Kinda Korean is a mesmerising memoir that is deeply upsetting, insightful, and is an incredible exploration, or more appropriately, a revelation of cultural identity, family relationships, racism and misogyny. Sung writes her memoir in a way that pulls at your heart strings, whilst dampening the pain with humour.

Sung shares her experience of the discrimination and racism she experienced as an Asian American of immigrant parents from Korea, with a ‘tiger mum’ who expected her to be ‘the perfect, obedient Korean daughter’, and who felt ‘too Asian in my American community, yet too American living in my own house’.

As Sung navigates her own existence through her youth, she is honest in her naivety when it comes to steering her own experiences of alcoholism and as a victim of assault, and has incredible insight into the stereotyping and fetishising of herself and other Asian women, ‘I could never distinguish when white men were interested in me just for sex, to fulfil some exotic sexual fantasy or if they were genuinely interested in getting to know me better’, and ‘we Asian women were expendable because we are not people; we are objects for white men’s sexual objectification and desires’.

Sung has paced her memoir wonderfully as she goes through her schooling years, enters the Airforce and retrains to be a teacher, with chapter headings that really encapsulate the topic with an almost rhythmic transition from one chapter to another.

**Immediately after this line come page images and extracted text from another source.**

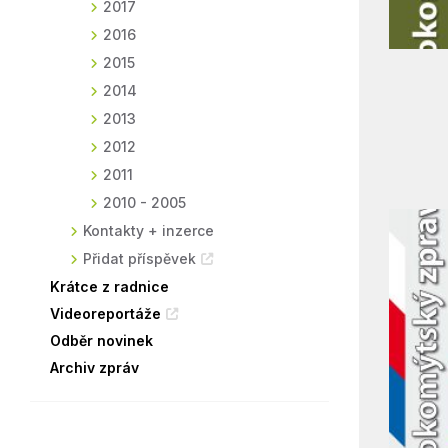
2017
2016
2015
2014
2013
2012
2011
2010 - 2005
Kontakty + inzerce
Přidat příspěvek
Krátce z radnice
Videoreportáže
Odběr novinek
Archiv zpráv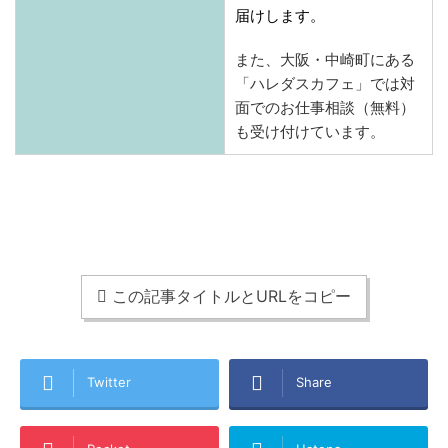
届けします。
また、大阪・中崎町にある
「ハレダスカフェ」では対
面でのお仕事相談（無料）
も受け付けています。
この記事タイトルとURLをコピー
Twitter
Share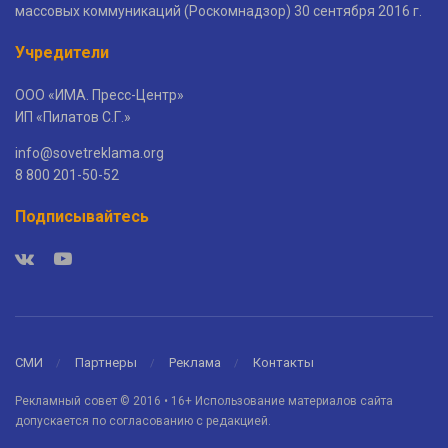
массовых коммуникаций (Роскомнадзор) 30 сентября 2016 г.
Учредители
ООО «ИМА. Пресс-Центр»
ИП «Пилатов С.Г.»
info@sovetreklama.org
8 800 201-50-52
Подписывайтесь
СМИ
Партнеры
Реклама
Контакты
Рекламный совет © 2016 • 16+ Использование материалов сайта
допускается по согласованию с редакцией.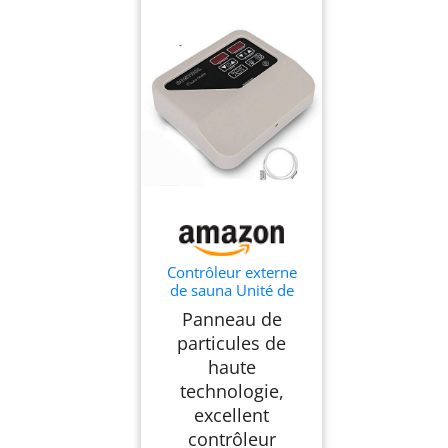
Contrôleur externe
de sauna Unité de
contrôle de sauna 3-
Panneau de
9KW 2 modes de
particules de
fonctionnement
haute
technologie,
excellent
contrôleur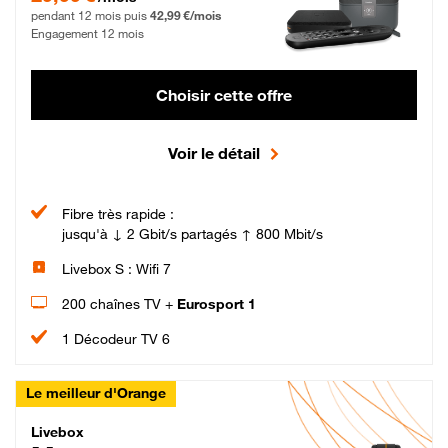
pendant 12 mois puis
42,99 €/mois
Engagement 12 mois
Choisir cette offre
Voir le détail
Fibre très rapide :
jusqu'à ↓ 2 Gbit/s partagés ↑ 800 Mbit/s
Livebox S : Wifi 7
200 chaînes TV +
Eurosport 1
1 Décodeur TV 6
Le meilleur d'Orange
Livebox Max Fibre
Livebox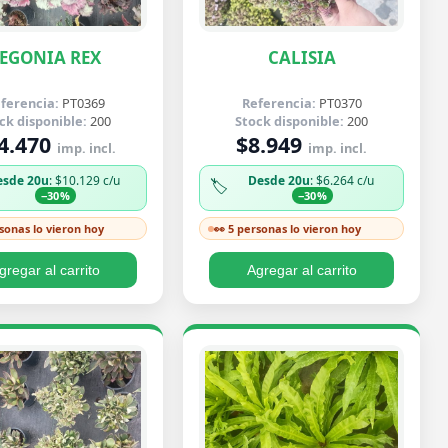
EGONIA REX
CALISIA
ferencia:
PT0369
Referencia:
PT0370
ck disponible:
200
Stock disponible:
200
4.470
$8.949
imp. incl.
imp. incl.
esde 20u
: $10.129 c/u
Desde 20u
: $6.264 c/u
🏷️
−30%
−30%
rsonas lo vieron hoy
👀 5 personas lo vieron hoy
gregar al carrito
Agregar al carrito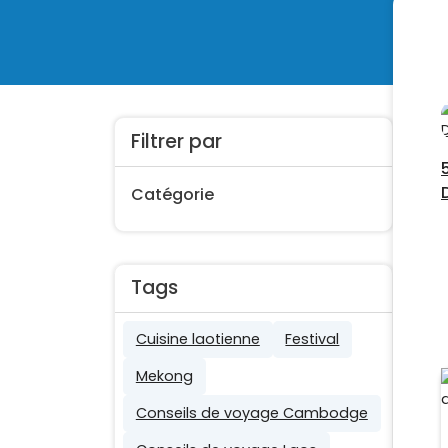
Filtrer par
Catégorie
Tags
Cuisine laotienne
Festival
Mekong
Conseils de voyage Cambodge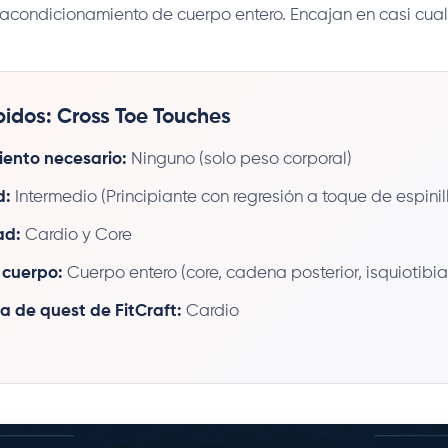
 acondicionamiento de cuerpo entero. Encajan en casi cualq
idos: Cross Toe Touches
ento necesario:
Ninguno (solo peso corporal)
d:
Intermedio (Principiante con regresión a toque de espinil
ad:
Cardio y Core
 cuerpo:
Cuerpo entero (core, cadena posterior, isquiotibia
a de quest de FitCraft:
Cardio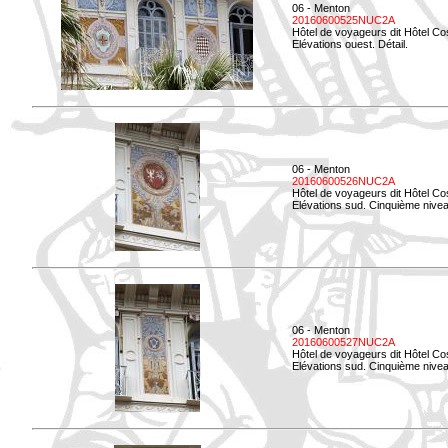
06 - Menton
20160600525NUC2A
Hôtel de voyageurs dit Hôtel Co
Elévations ouest. Détail.
06 - Menton
20160600526NUC2A
Hôtel de voyageurs dit Hôtel Co
Elévations sud. Cinquième nivea
06 - Menton
20160600527NUC2A
Hôtel de voyageurs dit Hôtel Co
Elévations sud. Cinquième niveau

Sung has written an immensely important piece of non-fiction which is not only a must-read for every Asian-American who is seeking to figure out their identity, but for everyone, regardless of race and gender, as we are all witnesses to the topics Sung highlights, directly or indirectly.

BOOK DETAILS

Released: 25 February 2025
Publisher: 
She Writes Press
Pages: 308

Rating: (4 stars)
Genres:
Memoir

I am so grateful to have received the opportunity to read this riveting advanced copy from She Writes Press (via NetGalley).

Trigger Warnings:

Suicide | Addiction | Sexual Assault | Racism | Discrimination

Summary

Sung has paced her memoir wonderfully as she goes through her schooling years, enters the Airforce and retrains to be a teacher, with chapter headings that really encapsulate the topic with an almost rhythmic transition from one chapter to another. Sung has written an immensely important piece of non-fiction which is not only a must-read for every Asian-American who is seeking to figure out their identity, but for everyone, regardless of race and gender, as we are all witnesses to the topics Sung highlights, directly or indirectly.